The flip nobody quite noticed
London law firm offices hired 48 private equity M&A partners in 2025. New York hired 37. That is a genuine reversal of a ratio that has held for years, and American firms, Kirkland & Ellis chief among them, were the main driver of hiring in both cities, which tells you this is not a London firm renaissance. It is a US firm platform-building exercise that happens to be landing more of its punches in London right now.
Here is the detail that changes what the flip actually means. New York kept its lead over London for funds partners, the lawyers who structure and raise private equity vehicles rather than execute the deals those vehicles do. M&A execution talent is flowing toward London. Fund formation talent is staying in New York. Firms and candidates who treat "private equity lawyer" as one job market are already a step behind the firms making the actual hiring decisions, who have clearly worked out that these are two different markets with two different centres of gravity.
New York is still the deepest market.
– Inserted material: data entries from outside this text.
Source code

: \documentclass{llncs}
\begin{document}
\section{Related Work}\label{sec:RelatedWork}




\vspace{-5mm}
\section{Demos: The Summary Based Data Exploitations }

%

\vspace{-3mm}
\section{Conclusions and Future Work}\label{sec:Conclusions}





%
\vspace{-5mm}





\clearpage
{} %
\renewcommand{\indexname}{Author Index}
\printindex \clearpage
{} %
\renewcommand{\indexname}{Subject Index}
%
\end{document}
It just isn't the most competitive one
Scale tells a different story from momentum. Across the last four quarters, roughly 980 corporate lawyers left New York firms and almost as many arrived, more than fifteen times the volume of London's entire lateral partner market in a typical quarter. New York remains, by a wide margin, the largest and most liquid corporate legal market in the world. What London has is not size. It is the sharpest rate of change, concentrated in the specific niche of PE deal execution, and driven by firms willing to pay to acquire it fast rather than build it organically.
It is also worth being precise about where the volume actually sits. The overwhelming majority of the roughly 2,700 corporate lateral moves tracked over the past year involved associates, not partners, and were concentrated among lawyers three to five years qualified. Partner-level moves in the same dataset ran at well under twenty per quarter. The "war for corporate talent" that gets discussed in generic terms is really two different markets stacked on top of each other: a high-volume associate market where firms are absorbing hundreds of mid-level lawyers a quarter, largely from each other, and a much thinner, much higher-stakes partner market where every single hire is a deliberate platform decision rather than a numbers game.
Dubai isn't competing for this talent yet, and that is exactly the point
Dubai is not currently pulling PE M&A execution partners away from London or New York in meaningful numbers, and firms benchmarking DIFC against those two cities on that basis are measuring the wrong thing. What is building in Dubai is fund formation and structuring capacity aimed at GCC-outbound private capital, an adjacent but distinct specialism to either of London's or New York's current battlegrounds. The firms already active there, from White & Case to Curtis to Baker McKenzie, are positioning for where sovereign-adjacent private capital work is heading over the next several years, not competing for this year's deal-execution lateral market. A firm that waits until Dubai shows up in the same hiring league tables as London and New York will have waited until the best structuring relationships in the region are already spoken for.
What this means for decision makers
For firms, the operating question is not "how do we compete for corporate talent" as a single strategy. It is which of at least three distinct markets you are actually competing in: PE deal execution, currently concentrated in London and moving fast; fund formation and structuring, still anchored in New York; and Gulf-facing private capital structuring, which is forming now in Dubai ahead of the volume that will eventually justify it.
Treating a partner-level hire in any of these as a numbers game borrowed from associate-level recruiting is how firms lose the hires that actually matter.
For partners and senior associates, the practical question is which of these three markets your specific specialism sits in, because "corporate" stopped being one career track some time ago. A deal-execution lawyer's leverage right now points toward London. A fund formation specialist's leverage still points toward New York. A lawyer willing to build genuine expertise in Gulf-facing structuring today is positioning for where the market is going, not where it already is.
There is no single corporate talent market left to win. There are at least three, and most firms are still hiring as if there were one.